Work instructions →
State how many lines of the records contain the string "trail". Give the number alone.

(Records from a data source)
------------------------
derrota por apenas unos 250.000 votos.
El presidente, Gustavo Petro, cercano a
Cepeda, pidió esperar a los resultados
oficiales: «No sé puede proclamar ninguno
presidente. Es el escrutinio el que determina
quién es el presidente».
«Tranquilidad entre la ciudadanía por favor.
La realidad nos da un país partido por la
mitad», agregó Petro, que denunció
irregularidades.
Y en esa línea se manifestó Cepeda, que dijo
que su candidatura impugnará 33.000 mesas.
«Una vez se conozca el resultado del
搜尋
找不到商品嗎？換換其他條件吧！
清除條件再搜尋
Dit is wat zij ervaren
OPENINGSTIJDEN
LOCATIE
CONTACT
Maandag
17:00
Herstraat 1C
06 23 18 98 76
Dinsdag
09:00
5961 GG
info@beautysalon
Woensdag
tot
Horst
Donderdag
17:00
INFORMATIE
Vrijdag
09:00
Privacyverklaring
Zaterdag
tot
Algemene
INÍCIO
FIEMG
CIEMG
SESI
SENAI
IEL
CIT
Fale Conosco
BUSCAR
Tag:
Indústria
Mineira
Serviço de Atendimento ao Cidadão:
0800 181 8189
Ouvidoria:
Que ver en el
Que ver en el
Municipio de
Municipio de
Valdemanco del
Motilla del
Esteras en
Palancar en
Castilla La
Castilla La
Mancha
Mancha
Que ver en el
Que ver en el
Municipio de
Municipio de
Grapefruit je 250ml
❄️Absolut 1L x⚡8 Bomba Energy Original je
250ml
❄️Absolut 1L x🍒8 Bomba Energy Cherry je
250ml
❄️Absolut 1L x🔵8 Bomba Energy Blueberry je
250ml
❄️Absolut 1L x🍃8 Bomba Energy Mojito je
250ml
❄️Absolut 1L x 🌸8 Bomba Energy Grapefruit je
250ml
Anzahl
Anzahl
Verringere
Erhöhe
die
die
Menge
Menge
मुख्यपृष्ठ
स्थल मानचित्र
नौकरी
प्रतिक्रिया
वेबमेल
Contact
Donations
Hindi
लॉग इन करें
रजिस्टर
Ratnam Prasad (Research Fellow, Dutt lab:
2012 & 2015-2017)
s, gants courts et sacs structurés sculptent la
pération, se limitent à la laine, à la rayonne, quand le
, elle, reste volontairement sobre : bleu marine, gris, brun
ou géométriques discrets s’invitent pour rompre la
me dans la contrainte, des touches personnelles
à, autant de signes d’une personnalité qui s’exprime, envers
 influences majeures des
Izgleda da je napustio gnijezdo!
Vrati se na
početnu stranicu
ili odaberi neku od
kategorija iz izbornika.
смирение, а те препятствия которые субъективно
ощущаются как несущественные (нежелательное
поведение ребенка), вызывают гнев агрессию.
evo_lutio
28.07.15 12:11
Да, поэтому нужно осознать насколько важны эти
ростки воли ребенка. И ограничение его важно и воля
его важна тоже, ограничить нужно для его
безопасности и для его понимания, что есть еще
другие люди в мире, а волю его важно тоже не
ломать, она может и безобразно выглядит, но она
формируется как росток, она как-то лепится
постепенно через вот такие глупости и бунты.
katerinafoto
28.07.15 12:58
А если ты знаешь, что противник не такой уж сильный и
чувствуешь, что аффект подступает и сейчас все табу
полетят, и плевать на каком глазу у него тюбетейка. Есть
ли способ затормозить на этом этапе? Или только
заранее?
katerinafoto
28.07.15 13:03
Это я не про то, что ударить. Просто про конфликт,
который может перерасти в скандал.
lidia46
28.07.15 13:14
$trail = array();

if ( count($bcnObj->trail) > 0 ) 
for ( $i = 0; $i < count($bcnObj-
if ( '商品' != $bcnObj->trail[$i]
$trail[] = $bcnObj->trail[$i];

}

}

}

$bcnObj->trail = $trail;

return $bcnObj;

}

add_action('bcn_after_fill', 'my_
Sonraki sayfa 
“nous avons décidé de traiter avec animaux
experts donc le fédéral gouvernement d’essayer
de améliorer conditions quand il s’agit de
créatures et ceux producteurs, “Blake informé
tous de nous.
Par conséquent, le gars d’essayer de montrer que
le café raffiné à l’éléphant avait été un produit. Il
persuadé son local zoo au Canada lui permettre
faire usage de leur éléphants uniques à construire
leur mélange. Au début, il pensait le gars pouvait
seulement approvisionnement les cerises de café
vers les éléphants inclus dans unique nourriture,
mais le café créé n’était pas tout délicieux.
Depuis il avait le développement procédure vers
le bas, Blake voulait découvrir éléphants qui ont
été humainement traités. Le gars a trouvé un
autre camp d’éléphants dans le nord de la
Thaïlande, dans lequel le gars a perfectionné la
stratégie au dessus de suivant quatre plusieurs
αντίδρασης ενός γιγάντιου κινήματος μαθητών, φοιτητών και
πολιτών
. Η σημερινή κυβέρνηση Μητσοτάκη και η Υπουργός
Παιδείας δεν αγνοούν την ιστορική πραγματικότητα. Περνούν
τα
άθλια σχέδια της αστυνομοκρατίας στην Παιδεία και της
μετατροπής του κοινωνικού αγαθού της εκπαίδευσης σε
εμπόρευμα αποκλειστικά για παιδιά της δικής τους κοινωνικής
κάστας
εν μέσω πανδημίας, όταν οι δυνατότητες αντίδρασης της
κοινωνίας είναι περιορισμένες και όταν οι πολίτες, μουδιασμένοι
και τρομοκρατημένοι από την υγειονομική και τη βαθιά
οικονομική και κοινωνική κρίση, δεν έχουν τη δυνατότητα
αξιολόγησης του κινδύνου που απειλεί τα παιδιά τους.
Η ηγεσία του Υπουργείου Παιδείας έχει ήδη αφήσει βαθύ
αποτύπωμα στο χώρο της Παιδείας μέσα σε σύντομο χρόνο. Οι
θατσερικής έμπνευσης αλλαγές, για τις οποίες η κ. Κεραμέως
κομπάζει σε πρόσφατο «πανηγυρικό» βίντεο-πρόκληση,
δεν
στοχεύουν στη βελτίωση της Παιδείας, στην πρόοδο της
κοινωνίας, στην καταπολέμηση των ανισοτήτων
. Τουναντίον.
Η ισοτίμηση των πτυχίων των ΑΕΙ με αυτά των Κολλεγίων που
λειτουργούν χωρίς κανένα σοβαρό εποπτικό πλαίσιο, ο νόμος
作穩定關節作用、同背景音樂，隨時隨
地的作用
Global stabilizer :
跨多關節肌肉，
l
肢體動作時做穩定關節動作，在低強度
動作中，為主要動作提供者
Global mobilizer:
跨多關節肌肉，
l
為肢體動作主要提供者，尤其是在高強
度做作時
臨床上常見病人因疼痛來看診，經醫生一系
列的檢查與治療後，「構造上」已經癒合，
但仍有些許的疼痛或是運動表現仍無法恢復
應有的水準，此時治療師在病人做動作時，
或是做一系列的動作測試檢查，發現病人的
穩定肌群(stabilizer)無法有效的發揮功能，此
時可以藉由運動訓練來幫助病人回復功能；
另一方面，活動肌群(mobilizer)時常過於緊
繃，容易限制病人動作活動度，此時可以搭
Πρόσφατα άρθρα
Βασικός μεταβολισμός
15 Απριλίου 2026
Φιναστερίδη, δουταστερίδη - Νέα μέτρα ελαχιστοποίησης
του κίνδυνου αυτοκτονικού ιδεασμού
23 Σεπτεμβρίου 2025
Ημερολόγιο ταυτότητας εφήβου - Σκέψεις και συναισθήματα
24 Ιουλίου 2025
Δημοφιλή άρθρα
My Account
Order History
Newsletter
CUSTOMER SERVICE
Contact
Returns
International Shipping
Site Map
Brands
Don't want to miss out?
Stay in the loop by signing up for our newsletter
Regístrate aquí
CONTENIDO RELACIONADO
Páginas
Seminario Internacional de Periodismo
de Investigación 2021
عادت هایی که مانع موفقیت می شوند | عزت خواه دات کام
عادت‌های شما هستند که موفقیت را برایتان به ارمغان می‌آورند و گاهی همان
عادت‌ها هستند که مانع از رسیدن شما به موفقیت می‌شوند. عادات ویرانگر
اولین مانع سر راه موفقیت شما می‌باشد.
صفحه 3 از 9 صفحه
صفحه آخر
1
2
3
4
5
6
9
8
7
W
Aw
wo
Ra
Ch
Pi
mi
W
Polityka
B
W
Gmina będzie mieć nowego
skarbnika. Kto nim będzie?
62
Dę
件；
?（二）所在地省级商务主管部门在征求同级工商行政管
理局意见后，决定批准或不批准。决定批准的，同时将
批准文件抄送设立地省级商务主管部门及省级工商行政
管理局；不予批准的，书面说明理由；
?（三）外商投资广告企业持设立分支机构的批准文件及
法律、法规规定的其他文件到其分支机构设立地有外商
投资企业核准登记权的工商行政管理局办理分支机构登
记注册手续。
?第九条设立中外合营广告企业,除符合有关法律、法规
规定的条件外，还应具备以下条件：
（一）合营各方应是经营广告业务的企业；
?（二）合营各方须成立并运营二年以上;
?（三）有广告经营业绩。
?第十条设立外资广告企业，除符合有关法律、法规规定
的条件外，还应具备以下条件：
------------------------
Answer for the task →
5